(TEXT PASSAGE):
-=-=-=-=-
'The Liar': Theater Review

Courtesy of Richard Termine
Kelly Hutchinson and Carson Elrod in 'The Liar'

Acclaimed playwright David Ives of "Venus in Fur' fame delivers a verse adaptation of Pierre Corneille's 17th-century French comedy 'Le Menteur.'

Playwright David Ives defies the odds with The Liar at Classic Stage Company. With his comically inventive verse adaptation of Pierre Corneille’s relatively obscure 17th-century play Le Menteur, he takes what should be a tough sell for modern audiences and turns it into an awful lot of fun.
-=-=-=-=-
A run of records:
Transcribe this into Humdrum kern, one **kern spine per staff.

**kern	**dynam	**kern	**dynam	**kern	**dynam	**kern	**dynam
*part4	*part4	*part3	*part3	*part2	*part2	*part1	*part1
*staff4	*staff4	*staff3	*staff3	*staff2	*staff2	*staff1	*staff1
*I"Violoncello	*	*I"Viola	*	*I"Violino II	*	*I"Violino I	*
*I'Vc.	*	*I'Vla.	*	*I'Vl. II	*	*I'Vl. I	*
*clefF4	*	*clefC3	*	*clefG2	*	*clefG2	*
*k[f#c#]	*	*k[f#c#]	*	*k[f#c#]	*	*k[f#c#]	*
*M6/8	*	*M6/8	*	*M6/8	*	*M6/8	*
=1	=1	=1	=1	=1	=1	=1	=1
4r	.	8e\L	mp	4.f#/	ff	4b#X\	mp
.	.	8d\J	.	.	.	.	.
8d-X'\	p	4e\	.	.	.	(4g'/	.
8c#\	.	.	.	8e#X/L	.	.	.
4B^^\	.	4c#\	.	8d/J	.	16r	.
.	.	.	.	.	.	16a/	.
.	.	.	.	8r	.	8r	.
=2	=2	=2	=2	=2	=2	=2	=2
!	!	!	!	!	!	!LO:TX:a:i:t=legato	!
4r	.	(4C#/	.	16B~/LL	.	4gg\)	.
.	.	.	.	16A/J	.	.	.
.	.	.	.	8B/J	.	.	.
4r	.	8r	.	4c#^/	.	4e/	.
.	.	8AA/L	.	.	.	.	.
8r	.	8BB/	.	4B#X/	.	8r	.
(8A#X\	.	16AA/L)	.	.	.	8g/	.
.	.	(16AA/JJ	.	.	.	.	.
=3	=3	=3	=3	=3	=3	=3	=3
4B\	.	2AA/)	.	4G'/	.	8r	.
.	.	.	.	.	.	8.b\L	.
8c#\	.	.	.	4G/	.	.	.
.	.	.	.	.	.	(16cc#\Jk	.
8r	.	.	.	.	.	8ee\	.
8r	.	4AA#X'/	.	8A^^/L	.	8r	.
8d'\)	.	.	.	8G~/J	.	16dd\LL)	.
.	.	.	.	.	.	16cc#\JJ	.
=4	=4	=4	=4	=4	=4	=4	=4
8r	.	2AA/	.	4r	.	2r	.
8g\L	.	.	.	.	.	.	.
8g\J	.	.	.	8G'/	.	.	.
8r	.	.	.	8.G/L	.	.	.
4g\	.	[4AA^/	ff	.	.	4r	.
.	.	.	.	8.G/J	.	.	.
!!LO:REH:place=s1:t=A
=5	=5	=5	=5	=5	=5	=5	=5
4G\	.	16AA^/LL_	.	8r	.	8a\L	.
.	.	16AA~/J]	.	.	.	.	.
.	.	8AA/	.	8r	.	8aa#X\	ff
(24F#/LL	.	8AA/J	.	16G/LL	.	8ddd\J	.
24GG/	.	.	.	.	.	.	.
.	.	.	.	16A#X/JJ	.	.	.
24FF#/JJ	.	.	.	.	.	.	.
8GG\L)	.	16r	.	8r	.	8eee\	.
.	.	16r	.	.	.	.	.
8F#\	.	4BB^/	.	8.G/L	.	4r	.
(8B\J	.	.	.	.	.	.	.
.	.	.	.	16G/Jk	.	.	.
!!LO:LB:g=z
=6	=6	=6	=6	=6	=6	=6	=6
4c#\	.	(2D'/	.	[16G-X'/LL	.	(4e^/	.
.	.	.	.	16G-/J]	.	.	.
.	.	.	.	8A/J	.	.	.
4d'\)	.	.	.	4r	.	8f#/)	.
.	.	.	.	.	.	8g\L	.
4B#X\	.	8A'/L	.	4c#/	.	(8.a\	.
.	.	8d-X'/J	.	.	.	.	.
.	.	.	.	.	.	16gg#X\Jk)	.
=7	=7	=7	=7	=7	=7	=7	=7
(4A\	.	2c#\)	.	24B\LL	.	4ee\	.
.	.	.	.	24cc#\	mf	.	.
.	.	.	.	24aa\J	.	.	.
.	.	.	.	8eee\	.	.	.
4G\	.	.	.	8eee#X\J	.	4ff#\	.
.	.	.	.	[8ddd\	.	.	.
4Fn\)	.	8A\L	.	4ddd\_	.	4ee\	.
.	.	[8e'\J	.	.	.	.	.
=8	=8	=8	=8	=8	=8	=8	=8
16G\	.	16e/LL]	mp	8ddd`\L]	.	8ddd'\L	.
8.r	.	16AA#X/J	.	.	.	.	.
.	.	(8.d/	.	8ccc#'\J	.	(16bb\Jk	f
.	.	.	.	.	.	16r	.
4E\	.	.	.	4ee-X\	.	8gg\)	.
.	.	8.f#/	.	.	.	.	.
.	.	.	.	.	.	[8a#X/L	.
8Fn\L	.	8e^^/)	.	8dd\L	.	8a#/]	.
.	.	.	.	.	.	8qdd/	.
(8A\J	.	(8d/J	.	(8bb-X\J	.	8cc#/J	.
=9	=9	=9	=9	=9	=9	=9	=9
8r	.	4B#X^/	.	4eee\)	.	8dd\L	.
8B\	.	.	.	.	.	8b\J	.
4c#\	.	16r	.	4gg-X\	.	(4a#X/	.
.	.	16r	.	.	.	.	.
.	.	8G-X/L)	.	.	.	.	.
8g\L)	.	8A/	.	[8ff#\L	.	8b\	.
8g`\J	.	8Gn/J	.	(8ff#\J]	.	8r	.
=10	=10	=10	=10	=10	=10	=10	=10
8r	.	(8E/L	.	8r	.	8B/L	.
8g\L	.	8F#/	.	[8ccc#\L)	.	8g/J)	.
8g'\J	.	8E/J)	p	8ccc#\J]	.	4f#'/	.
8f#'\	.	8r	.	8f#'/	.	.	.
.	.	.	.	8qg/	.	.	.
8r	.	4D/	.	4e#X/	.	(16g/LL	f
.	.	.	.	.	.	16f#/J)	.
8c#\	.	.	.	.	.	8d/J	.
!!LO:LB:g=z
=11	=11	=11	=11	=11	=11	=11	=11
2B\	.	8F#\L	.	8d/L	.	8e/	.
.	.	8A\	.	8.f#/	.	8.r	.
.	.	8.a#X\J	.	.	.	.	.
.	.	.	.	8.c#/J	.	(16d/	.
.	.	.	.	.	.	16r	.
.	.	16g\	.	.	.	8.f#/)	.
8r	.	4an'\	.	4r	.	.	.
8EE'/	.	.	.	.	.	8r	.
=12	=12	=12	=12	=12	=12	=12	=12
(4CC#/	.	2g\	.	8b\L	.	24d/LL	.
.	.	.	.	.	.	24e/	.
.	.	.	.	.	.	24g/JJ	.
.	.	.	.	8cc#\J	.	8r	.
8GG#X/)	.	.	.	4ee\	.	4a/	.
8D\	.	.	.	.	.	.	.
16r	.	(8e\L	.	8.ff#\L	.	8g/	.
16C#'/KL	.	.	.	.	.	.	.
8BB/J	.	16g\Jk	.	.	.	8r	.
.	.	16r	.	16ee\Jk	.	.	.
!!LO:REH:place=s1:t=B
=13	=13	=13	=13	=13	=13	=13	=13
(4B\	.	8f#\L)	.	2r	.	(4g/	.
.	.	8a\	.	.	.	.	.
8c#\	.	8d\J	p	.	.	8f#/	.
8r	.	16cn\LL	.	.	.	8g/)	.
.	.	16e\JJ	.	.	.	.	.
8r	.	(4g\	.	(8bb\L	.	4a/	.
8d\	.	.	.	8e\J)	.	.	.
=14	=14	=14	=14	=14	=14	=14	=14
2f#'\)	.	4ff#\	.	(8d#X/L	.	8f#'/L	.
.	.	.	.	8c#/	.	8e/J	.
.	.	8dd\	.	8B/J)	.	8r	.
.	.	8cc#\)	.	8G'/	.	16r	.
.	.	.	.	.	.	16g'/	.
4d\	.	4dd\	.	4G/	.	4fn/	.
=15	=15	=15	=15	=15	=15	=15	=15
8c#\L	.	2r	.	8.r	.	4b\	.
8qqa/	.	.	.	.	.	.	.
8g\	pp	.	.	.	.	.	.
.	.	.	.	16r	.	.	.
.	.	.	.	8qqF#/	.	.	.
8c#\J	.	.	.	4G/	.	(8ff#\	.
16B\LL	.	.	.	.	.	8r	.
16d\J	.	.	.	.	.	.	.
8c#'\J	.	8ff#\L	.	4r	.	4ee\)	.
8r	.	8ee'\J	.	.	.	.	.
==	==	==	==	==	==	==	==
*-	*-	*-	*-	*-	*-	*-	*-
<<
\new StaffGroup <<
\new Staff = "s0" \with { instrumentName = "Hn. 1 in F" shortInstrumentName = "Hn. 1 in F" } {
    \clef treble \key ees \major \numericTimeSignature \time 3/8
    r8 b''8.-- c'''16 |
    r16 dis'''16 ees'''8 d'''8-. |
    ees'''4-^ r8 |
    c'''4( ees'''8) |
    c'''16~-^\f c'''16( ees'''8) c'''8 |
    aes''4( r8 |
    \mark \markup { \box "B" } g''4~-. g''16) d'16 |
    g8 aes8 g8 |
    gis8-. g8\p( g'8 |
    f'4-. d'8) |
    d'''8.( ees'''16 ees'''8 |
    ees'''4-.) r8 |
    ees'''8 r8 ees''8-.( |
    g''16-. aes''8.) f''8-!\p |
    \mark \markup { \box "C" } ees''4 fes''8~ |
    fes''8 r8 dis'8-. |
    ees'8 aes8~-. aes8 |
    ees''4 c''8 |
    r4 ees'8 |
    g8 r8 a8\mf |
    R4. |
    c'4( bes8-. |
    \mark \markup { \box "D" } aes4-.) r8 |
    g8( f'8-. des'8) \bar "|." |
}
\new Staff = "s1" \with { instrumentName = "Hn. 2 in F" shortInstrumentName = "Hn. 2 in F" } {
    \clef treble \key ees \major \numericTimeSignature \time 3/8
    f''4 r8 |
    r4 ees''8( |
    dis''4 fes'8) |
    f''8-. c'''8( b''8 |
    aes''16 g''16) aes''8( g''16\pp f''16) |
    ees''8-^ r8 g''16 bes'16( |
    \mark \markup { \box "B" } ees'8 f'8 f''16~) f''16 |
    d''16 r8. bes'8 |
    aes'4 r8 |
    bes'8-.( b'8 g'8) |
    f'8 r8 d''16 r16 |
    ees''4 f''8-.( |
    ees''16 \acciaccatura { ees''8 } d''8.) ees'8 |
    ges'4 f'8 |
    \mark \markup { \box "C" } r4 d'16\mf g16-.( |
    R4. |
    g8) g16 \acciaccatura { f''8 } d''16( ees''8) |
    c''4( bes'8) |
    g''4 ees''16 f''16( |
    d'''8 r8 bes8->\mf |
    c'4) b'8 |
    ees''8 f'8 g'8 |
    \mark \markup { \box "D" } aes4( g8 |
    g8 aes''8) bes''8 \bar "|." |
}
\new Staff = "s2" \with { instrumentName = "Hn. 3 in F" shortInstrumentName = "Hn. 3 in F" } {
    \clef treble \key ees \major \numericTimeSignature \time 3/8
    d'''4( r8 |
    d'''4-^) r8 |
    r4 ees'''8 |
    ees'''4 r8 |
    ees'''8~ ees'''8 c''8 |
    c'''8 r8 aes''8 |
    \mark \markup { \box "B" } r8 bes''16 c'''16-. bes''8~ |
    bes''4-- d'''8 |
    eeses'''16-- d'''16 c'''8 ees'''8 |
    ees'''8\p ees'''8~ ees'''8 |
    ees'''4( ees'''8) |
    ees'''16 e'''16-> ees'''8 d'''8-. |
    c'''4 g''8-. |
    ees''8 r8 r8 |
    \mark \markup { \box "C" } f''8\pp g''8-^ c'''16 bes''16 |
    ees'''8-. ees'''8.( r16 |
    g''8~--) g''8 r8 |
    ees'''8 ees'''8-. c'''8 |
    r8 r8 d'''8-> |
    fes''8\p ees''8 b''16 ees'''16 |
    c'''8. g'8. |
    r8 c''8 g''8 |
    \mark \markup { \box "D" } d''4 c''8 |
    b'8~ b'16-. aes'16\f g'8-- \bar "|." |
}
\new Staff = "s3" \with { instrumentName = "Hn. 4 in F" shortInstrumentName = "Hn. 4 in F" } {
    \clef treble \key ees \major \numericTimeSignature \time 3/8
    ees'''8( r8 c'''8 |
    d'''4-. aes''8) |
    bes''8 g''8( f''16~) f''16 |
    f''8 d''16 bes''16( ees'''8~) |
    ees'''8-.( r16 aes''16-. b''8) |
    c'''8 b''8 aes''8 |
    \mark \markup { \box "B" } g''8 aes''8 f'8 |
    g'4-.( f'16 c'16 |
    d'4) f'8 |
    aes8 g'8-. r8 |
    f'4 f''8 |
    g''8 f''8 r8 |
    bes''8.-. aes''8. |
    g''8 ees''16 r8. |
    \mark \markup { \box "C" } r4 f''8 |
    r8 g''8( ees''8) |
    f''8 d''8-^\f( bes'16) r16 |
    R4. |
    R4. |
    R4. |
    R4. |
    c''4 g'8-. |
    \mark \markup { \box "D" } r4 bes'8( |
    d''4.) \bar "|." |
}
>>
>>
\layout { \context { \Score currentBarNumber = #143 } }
-=-=-=-=-
(WHAT TO DO):
According to the theater review, which 17th-century play did David Ives adapt into The Liar?

(WRITTEN SOLUTION):
Pierre Corneille's French comedy Le Menteur.